> **Task brief**
Please copy out every line of the records below without any changes.
[[ Information supplied, beginning ]]
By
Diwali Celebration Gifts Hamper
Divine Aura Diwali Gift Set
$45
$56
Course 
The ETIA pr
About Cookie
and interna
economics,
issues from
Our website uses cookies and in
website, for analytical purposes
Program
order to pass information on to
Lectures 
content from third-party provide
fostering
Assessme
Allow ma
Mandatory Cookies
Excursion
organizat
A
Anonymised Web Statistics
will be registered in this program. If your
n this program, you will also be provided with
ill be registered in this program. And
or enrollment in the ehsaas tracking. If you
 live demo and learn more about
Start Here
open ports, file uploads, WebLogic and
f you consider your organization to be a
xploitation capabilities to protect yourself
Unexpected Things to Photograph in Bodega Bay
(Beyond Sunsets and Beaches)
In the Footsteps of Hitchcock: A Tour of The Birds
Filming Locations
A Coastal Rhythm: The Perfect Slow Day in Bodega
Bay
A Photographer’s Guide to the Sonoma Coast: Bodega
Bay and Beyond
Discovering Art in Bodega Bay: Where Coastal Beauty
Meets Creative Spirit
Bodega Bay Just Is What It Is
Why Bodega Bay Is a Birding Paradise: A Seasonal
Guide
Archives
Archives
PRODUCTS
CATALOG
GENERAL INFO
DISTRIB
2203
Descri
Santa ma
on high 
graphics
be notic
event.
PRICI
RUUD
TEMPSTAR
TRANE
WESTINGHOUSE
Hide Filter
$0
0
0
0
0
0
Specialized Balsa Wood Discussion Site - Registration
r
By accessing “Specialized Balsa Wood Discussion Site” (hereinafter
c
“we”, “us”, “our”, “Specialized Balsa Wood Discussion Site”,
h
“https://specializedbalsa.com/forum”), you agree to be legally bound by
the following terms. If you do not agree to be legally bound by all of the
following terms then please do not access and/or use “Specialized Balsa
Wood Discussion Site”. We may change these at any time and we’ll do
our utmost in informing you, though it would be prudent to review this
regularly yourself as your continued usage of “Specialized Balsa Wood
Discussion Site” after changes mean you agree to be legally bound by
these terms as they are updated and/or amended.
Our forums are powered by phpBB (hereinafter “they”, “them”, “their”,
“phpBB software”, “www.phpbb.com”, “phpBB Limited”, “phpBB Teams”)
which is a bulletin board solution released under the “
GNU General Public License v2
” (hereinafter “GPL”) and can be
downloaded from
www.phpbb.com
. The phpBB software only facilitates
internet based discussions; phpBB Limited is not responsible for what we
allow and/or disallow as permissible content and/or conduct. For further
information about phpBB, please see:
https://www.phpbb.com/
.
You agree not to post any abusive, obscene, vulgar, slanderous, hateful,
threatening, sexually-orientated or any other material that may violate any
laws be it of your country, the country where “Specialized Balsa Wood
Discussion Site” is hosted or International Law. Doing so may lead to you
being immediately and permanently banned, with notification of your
[[ Information supplied, end ]]
> **Problem solution**
By
Diwali Celebration Gifts Hamper
Divine Aura Diwali Gift Set
$45
$56
Course 
The ETIA pr
About Cookie
and interna
economics,
issues from
Our website uses cookies and in
website, for analytical purposes
Program
order to pass information on to
Lectures 
content from third-party provide
fostering
Assessme
Allow ma
Mandatory Cookies
Excursion
organizat
A
Anonymised Web Statistics
will be registered in this program. If your
n this program, you will also be provided with
ill be registered in this program. And
or enrollment in the ehsaas tracking. If you
 live demo and learn more about
Start Here
open ports, file uploads, WebLogic and
f you consider your organization to be a
xploitation capabilities to protect yourself
Unexpected Things to Photograph in Bodega Bay
(Beyond Sunsets and Beaches)
In the Footsteps of Hitchcock: A Tour of The Birds
Filming Locations
A Coastal Rhythm: The Perfect Slow Day in Bodega
Bay
A Photographer’s Guide to the Sonoma Coast: Bodega
Bay and Beyond
Discovering Art in Bodega Bay: Where Coastal Beauty
Meets Creative Spirit
Bodega Bay Just Is What It Is
Why Bodega Bay Is a Birding Paradise: A Seasonal
Guide
Archives
Archives
PRODUCTS
CATALOG
GENERAL INFO
DISTRIB
2203
Descri
Santa ma
on high 
graphics
be notic
event.
PRICI
RUUD
TEMPSTAR
TRANE
WESTINGHOUSE
Hide Filter
$0
0
0
0
0
0
Specialized Balsa Wood Discussion Site - Registration
r
By accessing “Specialized Balsa Wood Discussion Site” (hereinafter
c
“we”, “us”, “our”, “Specialized Balsa Wood Discussion Site”,
h
“https://specializedbalsa.com/forum”), you agree to be legally bound by
the following terms. If you do not agree to be legally bound by all of the
following terms then please do not access and/or use “Specialized Balsa
Wood Discussion Site”. We may change these at any time and we’ll do
our utmost in informing you, though it would be prudent to review this
regularly yourself as your continued usage of “Specialized Balsa Wood
Discussion Site” after changes mean you agree to be legally bound by
these terms as they are updated and/or amended.
Our forums are powered by phpBB (hereinafter “they”, “them”, “their”,
“phpBB software”, “www.phpbb.com”, “phpBB Limited”, “phpBB Teams”)
which is a bulletin board solution released under the “
GNU General Public License v2
” (hereinafter “GPL”) and can be
downloaded from
www.phpbb.com
. The phpBB software only facilitates
internet based discussions; phpBB Limited is not responsible for what we
allow and/or disallow as permissible content and/or conduct. For further
information about phpBB, please see:
https://www.phpbb.com/
.
You agree not to post any abusive, obscene, vulgar, slanderous, hateful,
threatening, sexually-orientated or any other material that may violate any
laws be it of your country, the country where “Specialized Balsa Wood
Discussion Site” is hosted or International Law. Doing so may lead to you
being immediately and permanently banned, with notification of your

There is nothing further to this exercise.